Another concern of the health care community is the quality of care that Medicaid recipients will receive during the transition from a fee-for-service program to one of managed care. “I don’t want to see the Medicaid program lose its momentum during this transition,” says Mark Bertler, executive director of the Michigan Association of Local Public Health. “This is a pragmatic shift by the state. . . it will be interesting to see how the state measures the quality of services offered by providers to beneficiaries of this new system.”
Bertler worries also about the possibility of changes in Medicaid patients’ access to care. As an example, he suggests that “Managed-care organizations might not be used to going into new moms’ homes to provide child care. They will have to work out these issues.” Shearer mentions transportation, pointing out that many Medicaid recipients go to the physician nearest them; if the doctor is not part of a plan that received a contract from the state, the recipient may have to travel farther in order to see someone who is.
Bertler notes that on the government level, public health officials also are concerned about how the new system will affect them. “Public health officials are interested in government’s role in moving Medicaid to a managed-care system. Will they be agents of managed-care organizations? Will they be watchdogs or patient ombudsmen?”
It’s Not All Bad News
Despite the uncertainty and concern expressed by some members of the health care community, many agree that some good has come from the RFP. As Garcia points out, the RFP signals the progressiveness of the state in moving to the managed-care forefront. She believes that the result is that health-care systems will experience more competition, and she hopes this will lead to savings that can be reinvested in the system.

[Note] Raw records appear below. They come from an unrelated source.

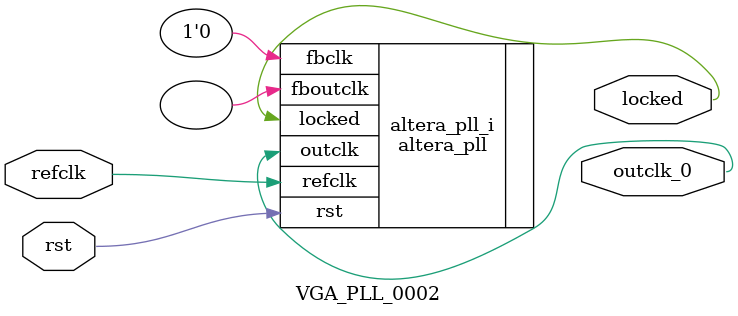
<source format=v>
`timescale 1ns/10ps
module  VGA_PLL_0002(

	// interface 'refclk'
	input wire refclk,

	// interface 'reset'
	input wire rst,

	// interface 'outclk0'
	output wire outclk_0,

	// interface 'locked'
	output wire locked
);

	altera_pll #(
		.fractional_vco_multiplier("false"),
		.reference_clock_frequency("50.0 MHz"),
		.operation_mode("direct"),
		.number_of_clocks(1),
		.output_clock_frequency0("25.175644 MHz"),
		.phase_shift0("0 ps"),
		.duty_cycle0(50),
		.output_clock_frequency1("0 MHz"),
		.phase_shift1("0 ps"),
		.duty_cycle1(50),
		.output_clock_frequency2("0 MHz"),
		.phase_shift2("0 ps"),
		.duty_cycle2(50),
		.output_clock_frequency3("0 MHz"),
		.phase_shift3("0 ps"),
		.duty_cycle3(50),
		.output_clock_frequency4("0 MHz"),
		.phase_shift4("0 ps"),
		.duty_cycle4(50),
		.output_clock_frequency5("0 MHz"),
		.phase_shift5("0 ps"),
		.duty_cycle5(50),
		.output_clock_frequency6("0 MHz"),
		.phase_shift6("0 ps"),
		.duty_cycle6(50),
		.output_clock_frequency7("0 MHz"),
		.phase_shift7("0 ps"),
		.duty_cycle7(50),
		.output_clock_frequency8("0 MHz"),
		.phase_shift8("0 ps"),
		.duty_cycle8(50),
		.output_clock_frequency9("0 MHz"),
		.phase_shift9("0 ps"),
		.duty_cycle9(50),
		.output_clock_frequency10("0 MHz"),
		.phase_shift10("0 ps"),
		.duty_cycle10(50),
		.output_clock_frequency11("0 MHz"),
		.phase_shift11("0 ps"),
		.duty_cycle11(50),
		.output_clock_frequency12("0 MHz"),
		.phase_shift12("0 ps"),
		.duty_cycle12(50),
		.output_clock_frequency13("0 MHz"),
		.phase_shift13("0 ps"),
		.duty_cycle13(50),
		.output_clock_frequency14("0 MHz"),
		.phase_shift14("0 ps"),
		.duty_cycle14(50),
		.output_clock_frequency15("0 MHz"),
		.phase_shift15("0 ps"),
		.duty_cycle15(50),
		.output_clock_frequency16("0 MHz"),
		.phase_shift16("0 ps"),
		.duty_cycle16(50),
		.output_clock_frequency17("0 MHz"),
		.phase_shift17("0 ps"),
		.duty_cycle17(50),
		.pll_type("General"),
		.pll_subtype("General")
	) altera_pll_i (
		.rst	(rst),
		.outclk	({outclk_0}),
		.locked	(locked),
		.fboutclk	( ),
		.fbclk	(1'b0),
		.refclk	(refclk)
	);
endmodule


</source>
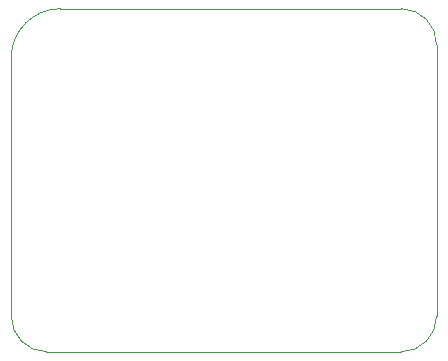
<source format=gbr>
%TF.GenerationSoftware,KiCad,Pcbnew,8.0.0*%
%TF.CreationDate,2024-04-02T10:27:19-06:00*%
%TF.ProjectId,swd_adapter,7377645f-6164-4617-9074-65722e6b6963,rev?*%
%TF.SameCoordinates,Original*%
%TF.FileFunction,Profile,NP*%
%FSLAX46Y46*%
G04 Gerber Fmt 4.6, Leading zero omitted, Abs format (unit mm)*
G04 Created by KiCad (PCBNEW 8.0.0) date 2024-04-02 10:27:19*
%MOMM*%
%LPD*%
G01*
G04 APERTURE LIST*
%TA.AperFunction,Profile*%
%ADD10C,0.100000*%
%TD*%
G04 APERTURE END LIST*
D10*
X98592565Y-53199584D02*
G75*
G02*
X102742566Y-49049565I4150035J-16D01*
G01*
X131600001Y-49049584D02*
G75*
G02*
X134599999Y-52100000I-1J-3000416D01*
G01*
X98592565Y-53199584D02*
X98592565Y-75100001D01*
X102742566Y-49049584D02*
X131600001Y-49049584D01*
X134600000Y-52100000D02*
X134600000Y-75100000D01*
X101571320Y-78100000D02*
G75*
G02*
X98592525Y-75100001I21280J3000000D01*
G01*
X134600000Y-75100000D02*
G75*
G02*
X131600000Y-78100000I-3000000J0D01*
G01*
X131600000Y-78100000D02*
X101571320Y-78100000D01*
M02*

</source>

Ellstein adds, “The state is focusing more on primary care and accountability. The plan is to make the [health care] system reach out to people, instead of making people come to the system.”
Providers agree that the RFP has brought the health care community together to talk about issues as never before. Bertler noted that the RFP has generated a good deal of discussion, and he expresses his pleasure with seeing the MDCH “encourage collaboration and make sure that managed-care providers pay better attention to the needs of the community.”